“The dress is the last thing that goes into the photograph. It must be like it was already there somehow. The photographs are of real families, realistic situations. It is not the fabulous, perfect, rich, pretty, successful—this is not contemporary. That is 90s, 80s, for the galloping economy. GREY makes sense today. It is younger, fresher, up to date,” Valentina Ilardi Martin says of her vision for Grey Magazine, a sumptuous compendium of fashion photography, fiction and poetry that has been published in a hardcover periodical every spring and every fall since 2009 and features photographers including Martin Parr, Nan Goldin, Sarah Moon, among many more.
The photograph comes first for Ilardi Martin, whose native Roman passion for the grandeur of everyday beauty belies each story produced in the book. She is nothing if not a womanist by nature, honoring the power and influence of the female mind, body, and heart.
She explains, “I wish to educate people on how to improve their dressing habits, what to choose to buy for the next season, how to style it with their own wardrobe and how to wear it for the best result. Every styling seen in GREY magazine is meant to be analyzed from the viewer and eventually reworked on an individual base. It’s meant to be an example that can be modified or adapted as a realistic suggestion for the upcoming season. I am not interested in a bizarre appearance. GREY is a magazine for a real, contemporary woman.
”When I plan a fashion shoot I start with the choice of the photographer. The idea will be constructed around his style, which at GREY is very precise and recognizable. I tend to keep the same contributors when possible to strengthen our visual direction. I choose photographers who are already GREY. Deborah Turbeville, Erwin Olaf, Todd Hido—they all have different styles while keeping a very defined identity and a very correct approach towards the woman. I like photographers who can understand emotions and portray the subject in front of them for what it really is. We show a great woman as an inspiration, we know them as human beings, not just as subjects for photographs. In accordance with the photographer we develop the story, the location, the casting. Sometimes the subject comes first, sometimes the place.It depends on many factors, mainly inspiration. When everything is in place, then, we think about the ideal clothes, the appearance, hair, makeup, mood. Only then. My aim and focus is now to bring to the reader something they can relate to, accept, love and be driven to, something they’ll try to emulate, because that is a selection of real, amazing, nowadays situations.”
GREY maintains a structural integrity to the construction of the photographs, collaborating in the creation of a shared reality that integrates the clothing into the photograph as though it were not so much a matter of fashion as it were the architecture of the life of the body. How we sheath and clothe, hide and seek, play dress up, how we dress to express, to impress, to pretend, to reveal who we see ourselves as.

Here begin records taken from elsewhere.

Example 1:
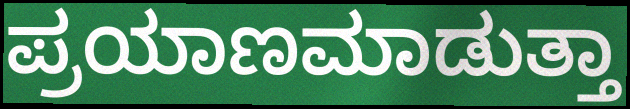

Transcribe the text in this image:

ಪ್ರಯಾಣಮಾಡುತ್ತಾ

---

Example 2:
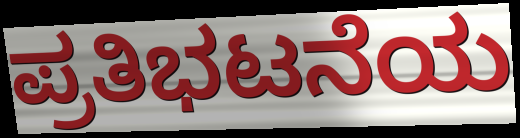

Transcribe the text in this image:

ಪ್ರತಿಭಟನೆಯ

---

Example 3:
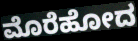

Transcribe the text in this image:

ಮೊರೆಹೋದ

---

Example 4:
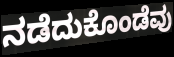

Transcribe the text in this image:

ನಡೆದುಕೊಂಡೆವು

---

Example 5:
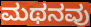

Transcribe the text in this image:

ಮಥನವು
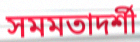
সমমতাদর্শী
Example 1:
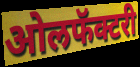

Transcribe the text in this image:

ओलफॅक्टरी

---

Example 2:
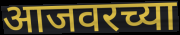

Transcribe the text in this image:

आजवरच्या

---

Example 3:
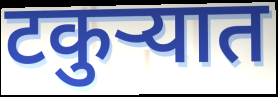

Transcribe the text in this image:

टकुऱ्यात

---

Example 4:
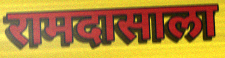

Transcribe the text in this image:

रामदासाला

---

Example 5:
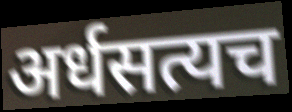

Consider the Martin Parr portfolio of Bianca Balti and her daughter in the Spring 2013 edition of GREY, the two images where they share green eye shadow, red lipstick, and styling hair, garish as two glorious geishas who happily go about their own affairs. They are dressed, beautifully so, in creamy white tops pure as driven snow. The pleasure of dirty fingers and perfectly press clothes is just a touch of the pleasure of paging through this oversize volume.
The backstory of the shoot offers another glimpse into the pleasures of GREY. The shoot was to occur in Bristol, England, at the request of Parr. Ilardi Martin was concerned that Balti would have to leave late afternoon to fly back to Italy. She relayed this to Parr first thing the morning of the shoot and he simply replied, “Why? How many pictures do you want to take?”
When the shoot was completed at 11 a.m., they went for a leisurely lunch at an organic farmhouse. Ilardi Martin observes, “Working with Martin Parr is a dream and an achievement in my career. He is like his pictures, very dry, very English, very short. The height of his pleasure is he will say, ‘That looks fine’ about a picture he really loves. He shoots reality. There is no more fashion than reality. We show Bianca with her daughter, doing daily chores. They are dressed as Dolce & Gabbana uses the same prints for the junior collection. Parr liked it, so we made the shoot around him. Everything with Bianca and the daughter is real. She is easy going. Comes from a small town in Italy. Travels the world. This is a contemporary family. Everything is not perfect. But they have fun.”
Indeed GREY is not about the image of perfection but about the creation of our higher selves, to be the change we want to see in the world, to find beauty in the extraordinary energy of our everyday world, to live into it as an expression of life, a love for the photograph, the printed page, for the woman as a complete beauty, powerful and passionate in her many ways, fashion as the expression of her charms, a modern glamour that is accessible yet delectable. GREY is about nuance, possibility, shadows and shades in an ever-changing world.